I read that they need $400M to break even on John Carter. What's the correct number?
Caveat 1: 'Hollywood accounting' is built to obfuscate the true tallies of such things so that media companies don't have to pay out huge royalties. Companies are going to 'spin' budget numbers to serve an interest that may or may not be reflective of the truth and may either over-inflate or underestimate the true profit, depending on the structures of the royalty and distribution deals, the mood of the market, shareholder interests, etc.
Caveat 2: Remember that breaking even is still kinda, sorta a disaster for a big budget epic that costs hundreds of millions of dollars. Remember that an investment like this is an
opportunity cost -- Disney took money it could have potentially put to produce uses elsewhere. If you put 250 million in the bank from back when John Carter got greenlit 3-4 years ago and got 3% ROI every year, you'd make 30 million just on interest alone (I'm not claiming Disney spent all 250 million upfront, mind you). The point is when a big media company outlays 250 million dollars over 4 years and gets 250 million back, that's still a decent sized loss, relative to what they could have invested the money on instead. So nominally breaking even is still a loss.
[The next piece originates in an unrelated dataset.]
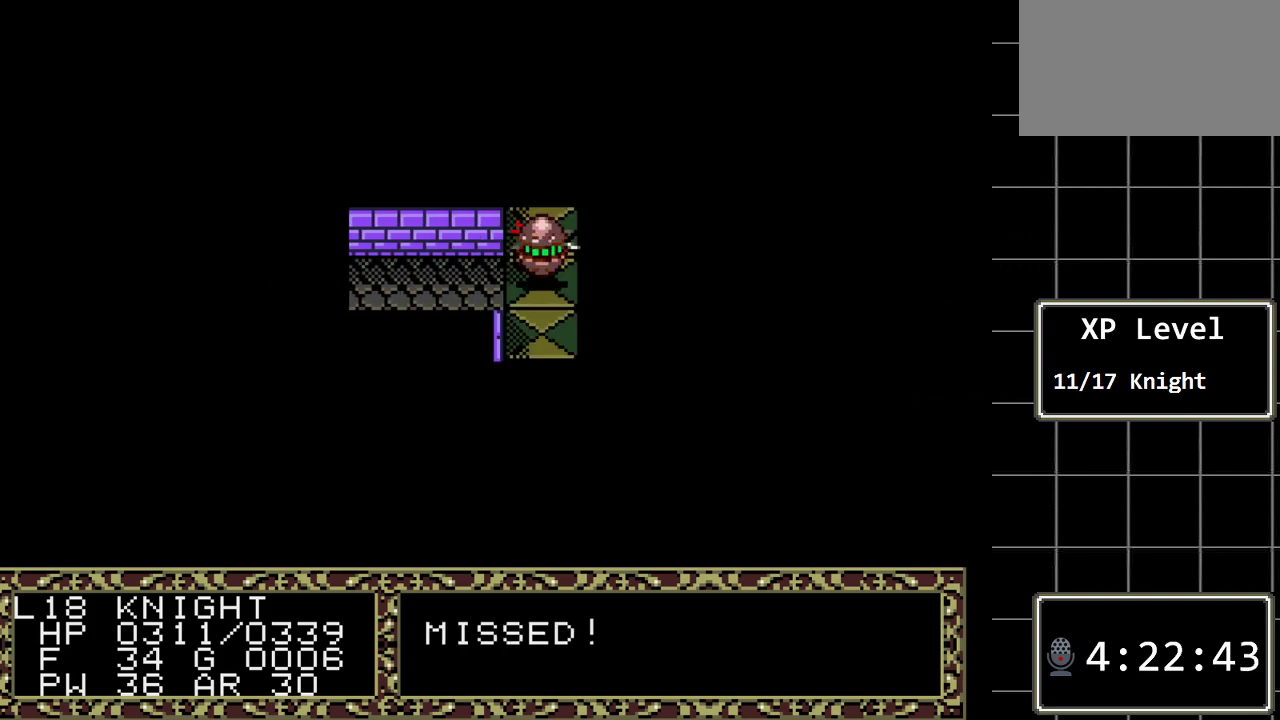
{"buttons": [], "events": []}
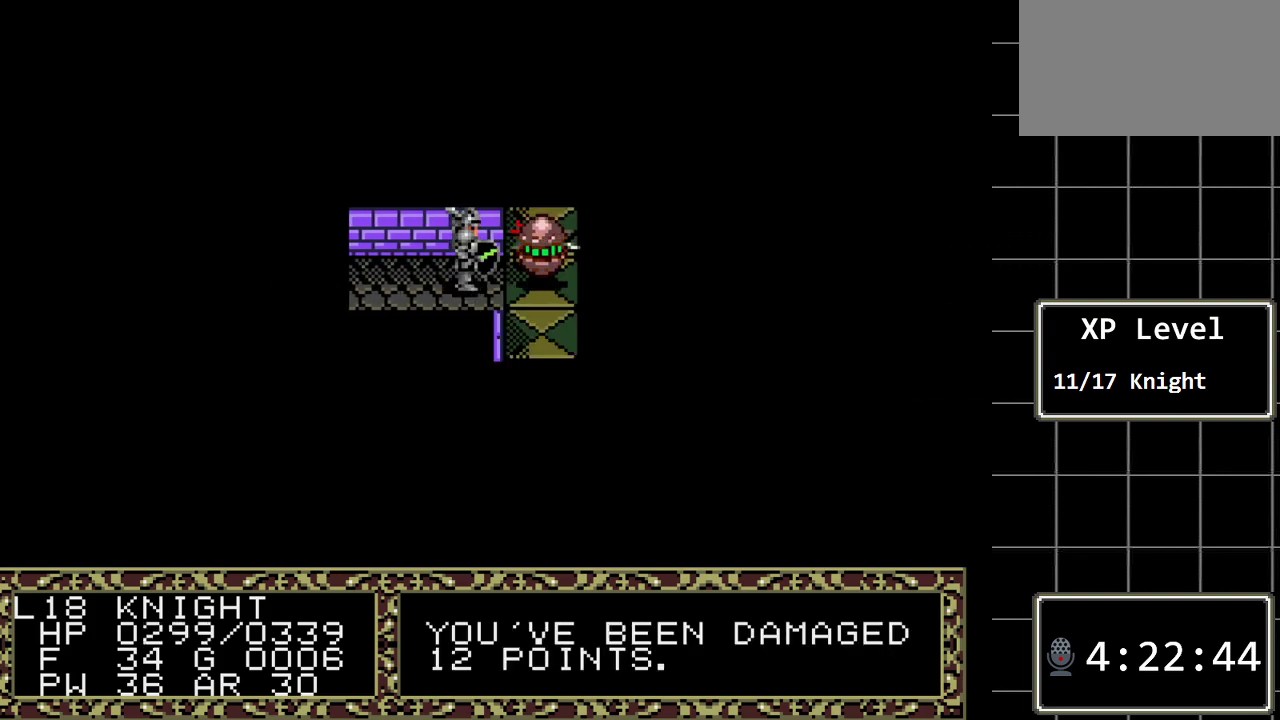
{"buttons": [], "events": [[50, "DPAD_RIGHT", "down"], [417, "DPAD_RIGHT", "up"]]}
Caveat 3: Remember that Disney doesn't get every dollar of box office. Movie theaters take a cut. Promotions have to be done.
The *general rule* is that the movie's producer is going to get 50-60% of the box office...so, assuming a $250 million outlay, Disney would need to generate $400-$470 million to break even, true enough. Now, there are other revenue streams: licensing, toys, other merch, secondary distribution channels later on like DVD/Blu (an eroding market), OnDemand, airplane, etc. But that's *not* counting promotional costs (probably $100+ mil on a huge picture like this) and as I said, doesn't count opportunity lost. And now, what a bomb like this might do to the share price/market value of the company...
So the accounting is hard. Needless to say, spend $250 million on a movie, you need to make ALOT back.